Sherif elKhatib
Sherif elKhatib

Reputation: 45942

Hibernate reads dirty data in MySQL

I have the following code in Java (Servlet) in a function (Wrapped with @Transactional(rollbackFor = Exception.class):

ModelAccount account = hibernateSession.get(**Class<T> type**, **int id**, new LockOptions(LockMode.PESSIMISTIC_WRITE));

When I run this function concurrently via 2 different threads, I notice that the first thread that passes this line gets for example (account.balance = 100). The second thread hangs until the first one commits. In my case, the first thread is updating the balance to 200. When the locked thread resumes, it still reads account.balance = 100 instead of the new value.


EDIT If I manually lock the row of the account, the hibernate code still acts the same even when the isolation level is READ-COMMITED on the database level and on the hibernate level @Transactional(rollbackFor = Exception.class, isolation = Isolation.READ_COMMITTED)

One last thing, when the run is executed I notice in the logs the following:

Hibernate: select id from accounts where id =? for update

This clearly indicates that hibernate did not fetch the whole details of the account but instead issues the command to lock it while using the data he has before.

Upvotes: 2

Views: 1611

Answers (2)

Vlad Mihalcea
Vlad Mihalcea

Reputation: 154130

Technically, that's not dirty data. Dirty reads are only possible on READ_UNCOMMITTED, so what you see here is repeatable reads, while you want non-repeatable reads instead.

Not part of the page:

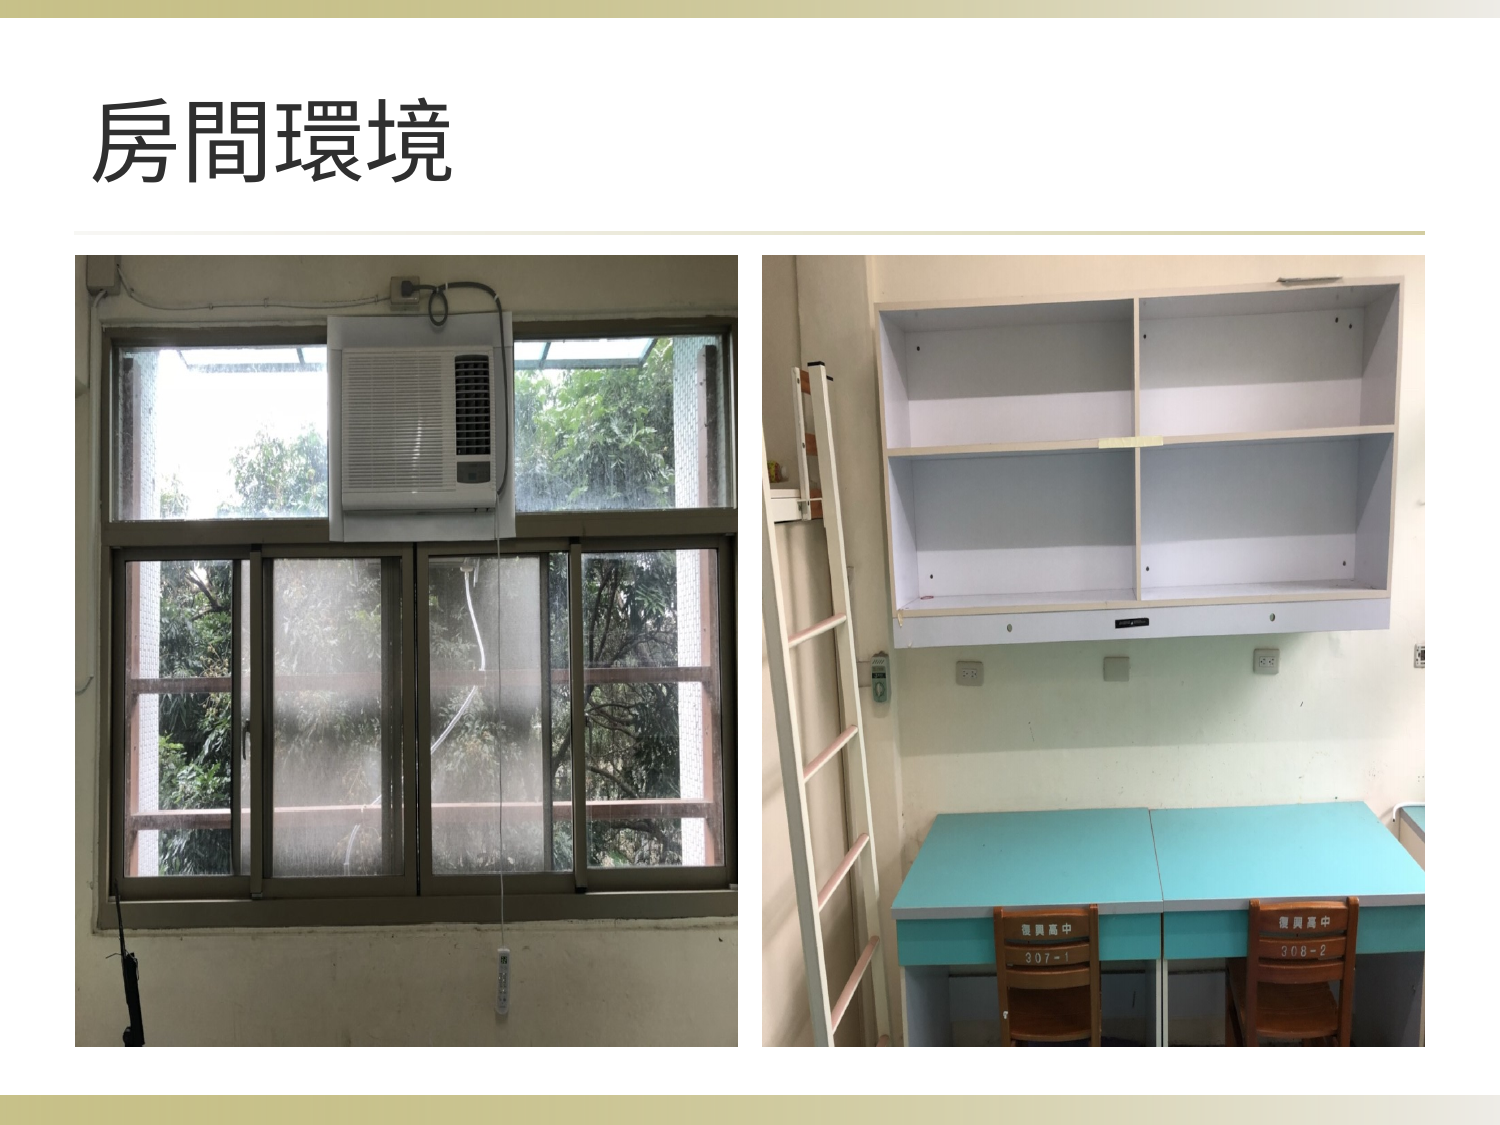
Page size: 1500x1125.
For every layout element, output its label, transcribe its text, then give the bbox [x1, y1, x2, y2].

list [74, 254, 738, 1048]
title 房間環境 [75, 45, 1425, 233]
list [761, 254, 1426, 1048]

The PESSIMISTIC_WRITE takes an exclusive lock on the selected database row, so no other thread can select this record until the first transaction ends (either commit or rollback).

The reason why the second transaction sees a value of 100 is because of the REPEATABLE_READ isolation level. InnoDB uses MVCC, and under REPEATABLE_READ, it guarantees that you see the records as if they were when the transaction has started.

If you want to read the latest value, you need to switch to READ_COMMITTED.

But even in READ_COMMITTED, you might still get a value of 100 if Hibernate has already cached that entity in the first level cache. Hibernate provides application-level repeatable reads, so once you load an entity, you'll get the same entity reference no matter how many times you try to load it.

Update

Make sure the @Transactional isolation level is taken into consideration too. If you're using JTA, that might be ignored.

If Hibernate has previously loaded the entity, it will not reload it unless you issue a refresh.

ModelAccount account = hibernateSession.refresh(ModelAccount.class, id, new LockOptions(LockMode.PESSIMISTIC_WRITE));

Upvotes: 2

Pedro Madrid
Pedro Madrid

Reputation: 1977

If you are using the @Transactional annotation, make sure you have the right propagation strategy. Take a look at section 16.5.7 in the documentation: http://docs.spring.io/spring/docs/current/spring-framework-reference/html/transaction.html

You may resolve the issue by specifying a REQUIRES_NEW propagation strategy.